My Month in Books
I read 17 books in June - 4 read-alouds with my kids and 13 for my own enjoyment. Seven were audiobooks, 7 were print books, and 3 were ebooks. Linked book titles below will take you to my reviews.
I kicked off the month by reading the ebook of The Other Black Girl by Zakiya Dalila Harris in one night while we were staying with my mother-in-law. I picked it up to start before bed and just zipped right through it. It's a thriller set in the publishing world, with themes related to race woven into the story. I picked it up because it was in the Modern Mrs. Darcy summer reading guide and I really enjoyed its unique style and odd, creepy mood. (4 stars)
Next, I read The Bridge of San Luis Rey by Thornton Wilder for book club. I thought I remembered reading and loving this book in college, but after re-reading it, I'm convinced I have it confused with a different book. I could appreciate some of the writing as distinctive, but for a story with a lot of Catholics in it, it didn't have much of a Catholic message. The only good thing I can really say about it is that it was short. (3 stars)
The Last Thing He Told Me by Laura Dave was another thriller I picked from the Modern Mrs. Darcy summer reading guide, and this one I listened to as an audiobook. The writing was great, and the relationship between the main character and her stepdaughter was the most interesting part of the story for me. The ending felt a little anti-climactic, but it was also believable as a way things might resolve themselves in such a situation in real life. (4 stars)
My next audiobook was Island of the Blue Dolphins by Scott O'Dell, which I had never read before. I had a horrible experience years ago reading The Captive by O'Dell, and I was afraid this was going to be dark and depressing in the same way, but it wasn't at all. This is a beautifully written story with vivid descriptions of people and landscapes alike, and I really enjoyed it despite not typically loving survival stories. (4 stars)
Next I listened to Hooked on You by Kathleen Fuller on Hoopla, and that was a great palate cleanser. It's just a gentle Christian romance set in a small town and it's the first in a series. I'm looking forward to book two in 2022. (3 stars)
With a group on Instagram I read The Mysterious Benedict Society by Trenton Lee Stewart. The group loved it. I didn't especially. It was fine, but it had a lot of things I don't like in it - character names with not-so-hidden special meanings, coincidences, puzzles, etc. The writing also felt uneven. In some sections the story flew by. In others, it dragged on endlessly. I also have no interest in the Disney+ adaptation of the book, so that aspect of the discussion was kind of lost on me as well. I'm not sorry I read it, but it was just okay. (3 stars)

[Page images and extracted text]
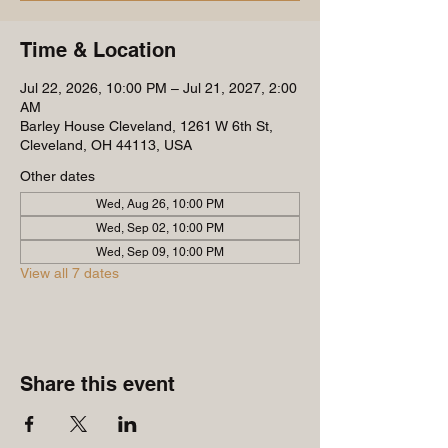
Time & Location
Jul 22, 2026, 10:00 PM – Jul 21, 2027, 2:00
AM
Barley House Cleveland, 1261 W 6th St,
Cleveland, OH 44113, USA
Other dates
Wed, Aug 26, 10:00 PM
Wed, Sep 02, 10:00 PM
Wed, Sep 09, 10:00 PM
View all 7 dates
Share this event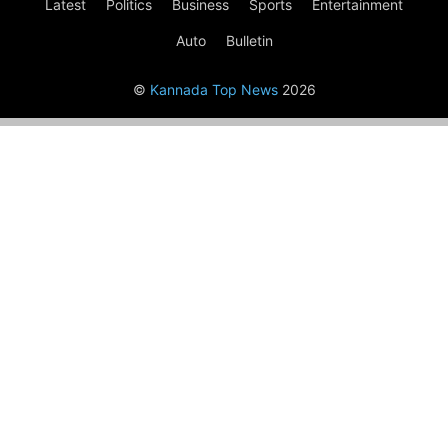
Latest
Politics
Business
Sports
Entertainment
Auto
Bulletin
©
Kannada Top News
2026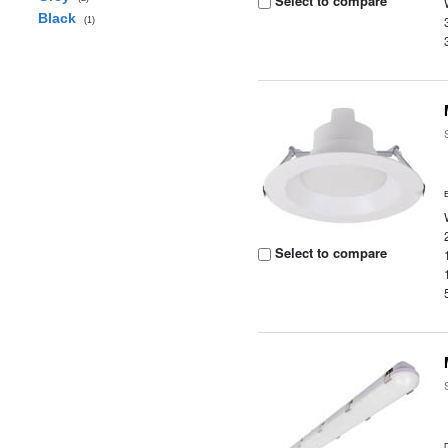
Select to compare
Black
(1)
Select to compare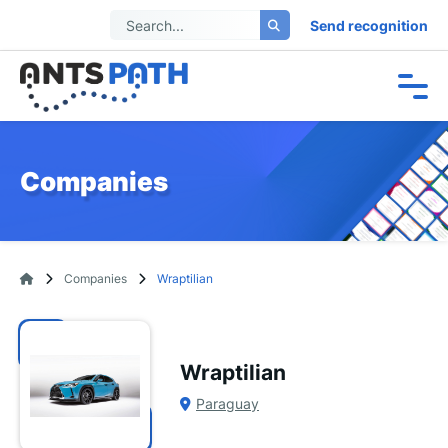
Send recognition
Companies
Companies
Wraptilian
Wraptilian
Paraguay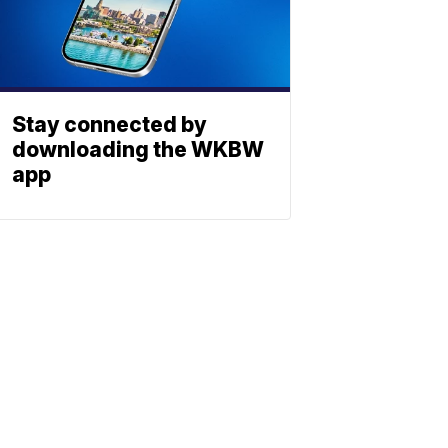
Stay connected by
downloading the WKBW
app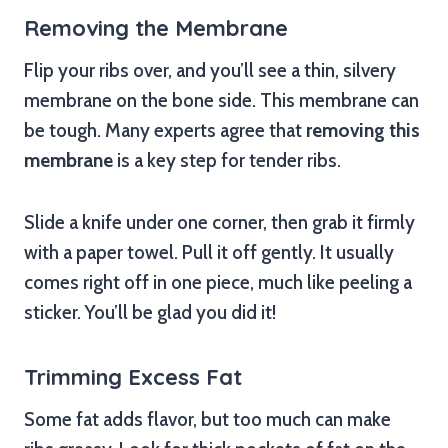
Removing the Membrane
Flip your ribs over, and you’ll see a thin, silvery
membrane on the bone side. This membrane can
be tough. Many experts agree that
removing this
membrane
is a key step for tender ribs.
Slide a knife under one corner, then grab it firmly
with a paper towel. Pull it off gently. It usually
comes right off in one piece, much like peeling a
sticker. You’ll be glad you did it!
Trimming Excess Fat
Some fat adds flavor, but too much can make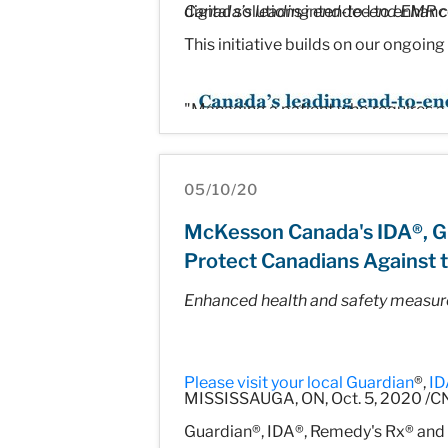
digital solutions intended to enhance
Canada’s leading end-to-end EMR
This initiative builds on our ongoing
"Managing a patient who requires a 
adequately diagnose and provide tr
with today's announcement is to all
05/10/20
workflow and communication, so tha
McKesson Canada's IDA®, G
Protect Canadians Against t
Enhanced health and safety measur
A strategic partnership delivering 
McKesson Canada, in partnership w
Please visit your local
Guardian
®,
ID
the patient journey. These solutions 
MISSISSAUGA, ON, Oct. 5, 2020 /CN
streamlining the clinical workflow 
Guardian®, IDA®, Remedy's Rx® and 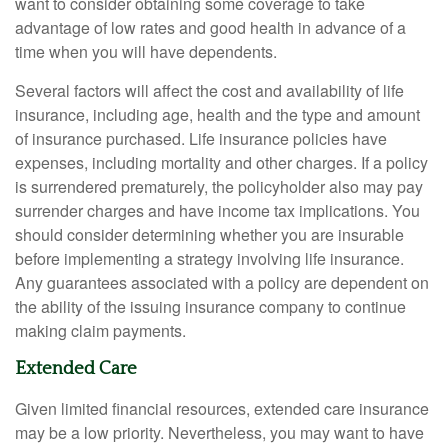
want to consider obtaining some coverage to take
advantage of low rates and good health in advance of a
time when you will have dependents.
Several factors will affect the cost and availability of life
insurance, including age, health and the type and amount
of insurance purchased. Life insurance policies have
expenses, including mortality and other charges. If a policy
is surrendered prematurely, the policyholder also may pay
surrender charges and have income tax implications. You
should consider determining whether you are insurable
before implementing a strategy involving life insurance.
Any guarantees associated with a policy are dependent on
the ability of the issuing insurance company to continue
making claim payments.
Extended Care
Given limited financial resources, extended care insurance
may be a low priority. Nevertheless, you may want to have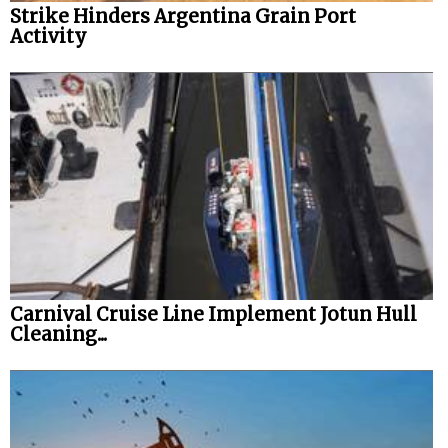
Strike Hinders Argentina Grain Port
Activity
Carnival Cruise Line Implement Jotun Hull
Cleaning...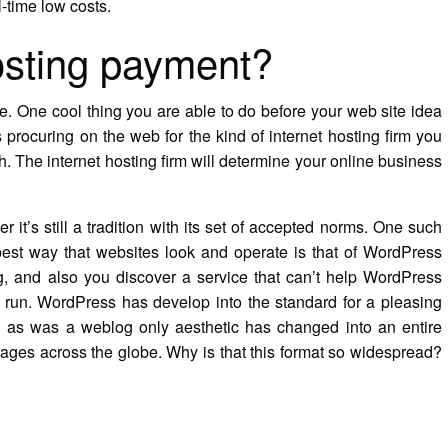
l-time low costs.
osting payment?
e. One cool thing you are able to do before your web site idea
 procuring on the web for the kind of internet hosting firm you
h. The internet hosting firm will determine your online business
it’s still a tradition with its set of accepted norms. One such
 best way that websites look and operate is that of WordPress
, and also you discover a service that can’t help WordPress
d run. WordPress has develop into the standard for a pleasing
 as was a weblog only aesthetic has changed into an entire
t pages across the globe. Why is that this format so widespread?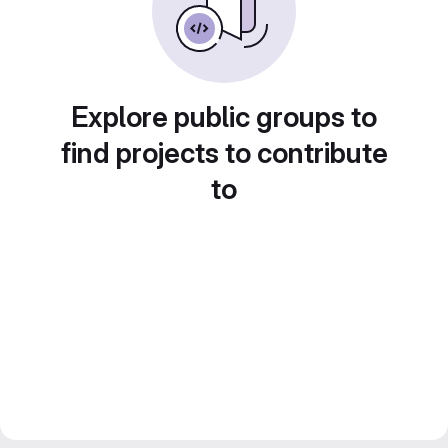
Explore public groups to
find projects to contribute
to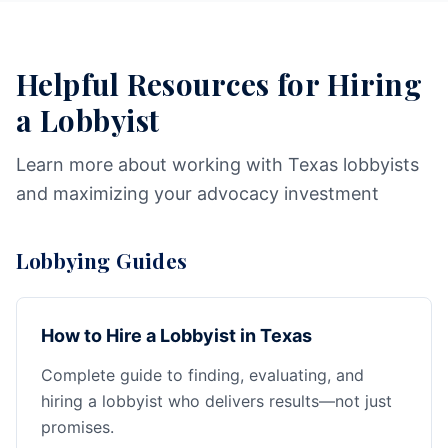
Helpful Resources for Hiring
a Lobbyist
Learn more about working with Texas lobbyists
and maximizing your advocacy investment
Lobbying Guides
How to Hire a Lobbyist in Texas
Complete guide to finding, evaluating, and
hiring a lobbyist who delivers results—not just
promises.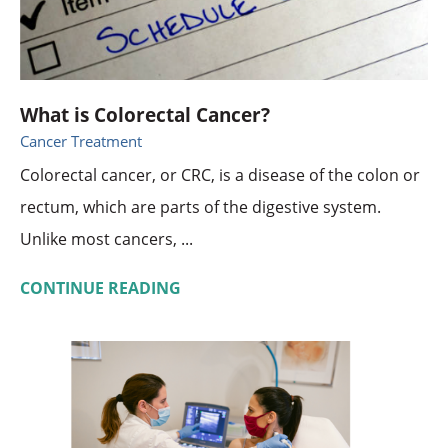
What is Colorectal Cancer?
Cancer Treatment
Colorectal cancer, or CRC, is a disease of the colon or
rectum, which are parts of the digestive system.
Unlike most cancers, ...
CONTINUE READING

• **EXERCISE GOAL**: Carry the June reading roundup forward from its last paragraph, keeping the same voice.

• **RESPONSE**:
I did love The Four-Story Mistake by Elizabeth Enright, which I read aloud to my kids. It presents such a charmed and charming view of childhood, and I loved it even more than The Saturdays. (5 stars)
Fox's Earth by Anne Rivers Siddons is a Southern gothic family saga spanning several generations. I didn't love it as much as this author's Colony, which I listened to last summer, but Sally Darling did a fantastic job as the narrator and though the characters were mostly not likable I was riveted by their story. I also loved Rip, the black woman who works for the family at the center of the book who is the only truly good character in the entire book. (4 stars)
I read The Overloaded Ark by Gerald Durrell to satisfy a challenge prompt of a book set in Africa. I'm not an animal person, so a lot of the details about the animals were not that interesting to me, but I liked the stories about humans interacting with animals and with the jungle climate. Durrell is a good writer even if the book felt slow in some places. (3 stars)
My three-year-old and I read Winnie-the-Pooh together, and it was so much fun seeing her meet these characters for the first time. (We don't really do Disney, so she had no prior knowledge.) I think some of the writing style was lost on her at this age, but she loved Piglet, Owl, and Roo, and that made it enjoyable enough for a first read-through. (5 stars)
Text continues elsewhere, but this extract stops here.